Initial Esports Involvement

The 76ers bought and merged teams Dignitas and Apex in September 2016, becoming  the first North American pro sports team to get involved in esports. Since then, a number of other professional sports teams have invested in competitive gaming. When the North America League of Legends Championship Series announced their 10 teams, four were owned by NBA franchises. The New York Yankees invested in Vision Esports, given them a partnership with Rick Fox’s Echo Fox and Twin Galaxies. Countless other pro sports entities and owners have since gotten involved with esports investments, and currently teams from the NBA, NFL, MLB, NHL, and MLS have all invested in esports.

Leagues for Sports Titles

The big focus from many professional sports leagues has been creating gaming leagues for their respective sports titles. The NBA 2K League, Madden NFL Club Championship, and eMLS have all been formed in the last year. These leagues all follow a similar formula – gamers representing professional sports teams in competition. The NFL partnered with ESPN to broadcast its Madden NFL Club Championships and Madden Ultimate League for 2018. The eMLS Cup kicked off its inaugural competition at PAX East, and the NBA 2K League began on May 1 with the involvement of 17 NBA franchises in an NBA 2K18 tournament. 

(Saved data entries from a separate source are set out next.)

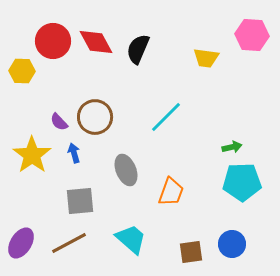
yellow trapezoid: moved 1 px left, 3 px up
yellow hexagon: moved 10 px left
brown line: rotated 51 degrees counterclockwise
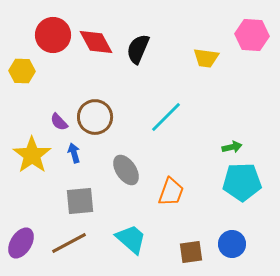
red circle: moved 6 px up
gray ellipse: rotated 12 degrees counterclockwise
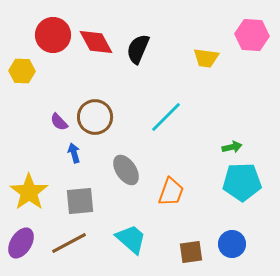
yellow star: moved 3 px left, 37 px down
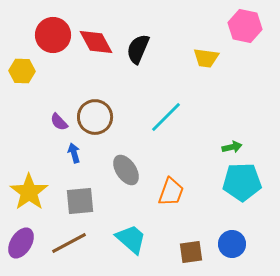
pink hexagon: moved 7 px left, 9 px up; rotated 8 degrees clockwise
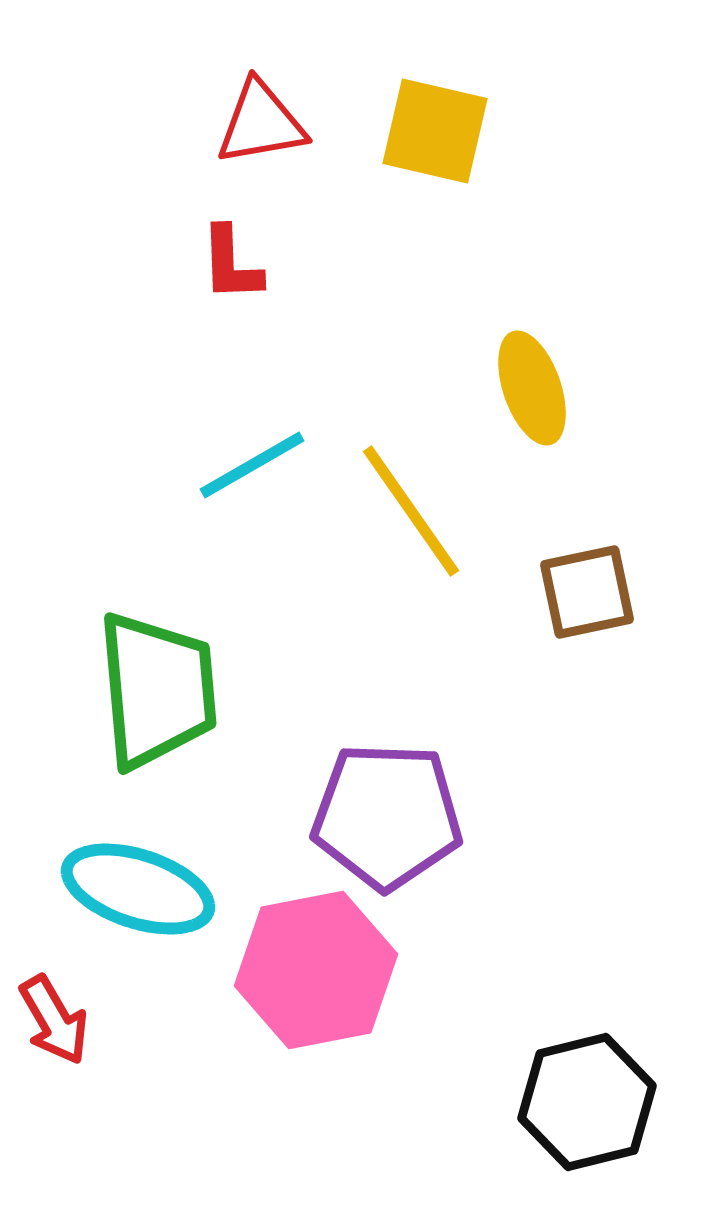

The early results from these leagues have been mixed. eMLS had a promising debut at PAX East, generating over 30,000 viewers on Twitch during the championship game. The NBA 2K League had lower viewership numbers than the eMLS Cup – peaking at 13,000 Twitch viewers, and their viewership declined with each subsequent round of the tournament. There are likely several factors behind this: a main one being that NBA 2K League games were scheduled during the NBA Playoffs. Another aspect to consider is that eMLS uses real soccer stars in-game, while the NBA uses created players representing the esports pro controlling them. So in the 2K League games, there is no LeBron James or Steph Curry, but rather “Radiant” and “Mama I’m Dat Man.” This approach could deter traditional basketball fans, who might find actual NBA stars more compelling.

It’ll be tough to gauge the success of these ventures until more games and tournaments have been played. These leagues will learn and adapt moving forward, and they’ll have some tough decisions to make as to whether they tailor their product towards gamers or traditional sports fans. Will the leagues remain invested in games within their respective sports, or do they venture further into the competitive gaming world with esports giants like Dota and League of Legends? Either way, the rapidly evolving esports landscape is still in its beginning stages, and I’m excited to see where it goes – and how traditional sports are a part of it.